Quaresma não é tempo de tristeza nem cara feia. É ocasião para estreitar nossa amizade com Jesus e assumir seus pensamentos, sentimentos, critérios e valores.A beleza da quaresma está em adquirirmos a liberdade interior, desvinculando-nos do mal e do pecado. Assumir nossas sombras, curar nossas feridas, libertar nossa alma para a prática do bem fraterno e dobem comum, faz parte da penitência quaresmal.
A beleza da quaresma consiste ainda em realizar nestes quarenta dias uma romaria ao nosso interior, através de um retiro diário. Quanta riqueza contém os evangelhos da paixão de Nosso Senhor. É preciso meditá-los para ali, na escola de Jesus, aprendermos a admirar a imensidão do amor de Deus, a desagregação que vem do pecado e a recriação da humanidade.
Como não deixar-se atrair pelo sangue de Jesus? Suas chagas e o coração transpassado? Seu jeito de rezar, de catequizar, de viver cada etapa do seu processo, condenação e execução na cruz? É impossível não ser tocado por sentimentos de assombro e admiração perante a atitude filial de Jesus no sofrimento, sua fineza no trato com as pessoas, sua solidariedade mesmo sendo a vítima inocente?

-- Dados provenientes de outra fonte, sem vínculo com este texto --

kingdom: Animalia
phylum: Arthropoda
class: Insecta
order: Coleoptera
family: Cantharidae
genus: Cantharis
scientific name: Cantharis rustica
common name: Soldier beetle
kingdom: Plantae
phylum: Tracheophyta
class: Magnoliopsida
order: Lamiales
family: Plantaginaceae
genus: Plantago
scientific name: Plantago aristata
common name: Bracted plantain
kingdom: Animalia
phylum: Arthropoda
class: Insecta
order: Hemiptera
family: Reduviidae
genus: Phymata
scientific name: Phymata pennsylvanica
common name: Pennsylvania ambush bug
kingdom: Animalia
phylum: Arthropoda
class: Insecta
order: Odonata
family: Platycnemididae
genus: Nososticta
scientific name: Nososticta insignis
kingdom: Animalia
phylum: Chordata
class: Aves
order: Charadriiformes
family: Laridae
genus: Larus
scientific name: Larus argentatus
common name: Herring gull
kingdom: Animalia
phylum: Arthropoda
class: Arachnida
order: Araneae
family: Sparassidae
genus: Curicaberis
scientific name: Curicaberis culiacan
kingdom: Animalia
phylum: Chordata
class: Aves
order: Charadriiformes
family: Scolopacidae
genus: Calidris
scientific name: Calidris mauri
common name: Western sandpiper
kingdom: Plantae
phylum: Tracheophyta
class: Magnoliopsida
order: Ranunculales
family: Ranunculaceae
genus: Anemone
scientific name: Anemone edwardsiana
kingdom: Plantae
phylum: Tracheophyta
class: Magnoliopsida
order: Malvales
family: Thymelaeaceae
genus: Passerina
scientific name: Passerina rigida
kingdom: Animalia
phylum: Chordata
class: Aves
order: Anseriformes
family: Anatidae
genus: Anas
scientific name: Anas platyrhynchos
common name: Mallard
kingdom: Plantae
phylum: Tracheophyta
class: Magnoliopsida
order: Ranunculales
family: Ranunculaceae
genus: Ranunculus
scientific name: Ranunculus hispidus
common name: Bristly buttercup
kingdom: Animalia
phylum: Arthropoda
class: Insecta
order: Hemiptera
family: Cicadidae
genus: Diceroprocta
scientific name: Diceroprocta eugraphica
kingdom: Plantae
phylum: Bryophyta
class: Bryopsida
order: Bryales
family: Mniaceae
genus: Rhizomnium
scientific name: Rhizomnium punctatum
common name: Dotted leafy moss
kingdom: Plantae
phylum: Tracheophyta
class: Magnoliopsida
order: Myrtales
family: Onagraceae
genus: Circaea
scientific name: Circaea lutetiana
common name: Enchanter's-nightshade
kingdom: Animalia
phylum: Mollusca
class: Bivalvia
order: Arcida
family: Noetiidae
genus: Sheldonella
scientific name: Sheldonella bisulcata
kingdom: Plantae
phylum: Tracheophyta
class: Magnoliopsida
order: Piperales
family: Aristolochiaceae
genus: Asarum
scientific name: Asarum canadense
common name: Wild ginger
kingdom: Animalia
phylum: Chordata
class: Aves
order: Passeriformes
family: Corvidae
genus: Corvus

Quaresma é tempo para fazer a experiência do encantamento pela pessoa de Jesus Cristo, para conhecê-lo interiormente, amá-lo ardentemente e seguí-lo generosamente. Em Jesus vemos o rosto do Pai e encontramos o nosso verdadeiro eu. Daí a necessidade de fixar nossos olhos nele.
Quem encontra Jesus Cristo tem a vida plenificada e a alegria de viver. Tem razões para sofrer e vencer, para amar inclusive a quem nos rejeita. Jesus faz a vida livre, nova, bela e grande. A amizade com Jesus abre as portas para grandes possibilidades, para a dilatação do coração e para a transformação da realidade.
Quem crê em Jesus Cristo passa da morte para a vida, da tristeza para a alegria, do absurdo para o sentido, das trevas para a luminosidade, do desalento para a esperança. Portanto, conhecer Jesus Cristo é nossa alegria, segui-lo é acolher a verdade do evangelho, torná-lo conhecido é oferecer o maior tesouro a todos os povos, através da missão.
A beleza da quaresma se expressa na oração, jejum e partilha (esmola). A oração coloca em ordem nossa relação com Deus, o jejum modera nosso egoísmo, especialmente o orgulho e as paixões, a partilha (esmola) é expressão do amor fraterno. Eis a espiritualidade quaresmal.
Morrer ao pecado e nascer para a vida nova, é uma páscoa cotidiana. Estamos sempre em páscoa, isto é, em passagem do mal para o bem, da mentira para honestidade, da vingança para a misericórdia. É um processo de conversão permanente, um combate ético e espiritual.
A quaresma pede um jeito novo de viver e um ritmo diferente na vida cotidiana cujo objetivo é alcançar o amor fraterno. O coração do cristianismo é o amor sem medidas, sem limites, sem recompensas e interesses. Amar do jeito que Jesus amou. Ele amou primeiro, de modo incondicional, amor universal, amor de entrega e doação de si. Jesus é a visibilidade do amor de Deus e protótipo do amor humano.
Meditando a paixão de Jesus, somos tomados de maravilhamento por Deus e de compaixão com os irmãos. A beleza da quaresma se expressa no aumento da fé, da esperança e do amor. Paulo apóstolo aconselha-nos a crucificar o mundo, a carne, as paixões e, por outro lado, a carregar a cruz dos irmãos. Hoje os crucificados do mundo são muitos. Existe pois a paixão do mundo que são os sofrimentos da humanidade. Até a natureza geme e sofre, esperando a libertação. A paixão de Jesus redime todas estas paixões e abre as portas de um mundo novo, que chamamos, reino de Deus.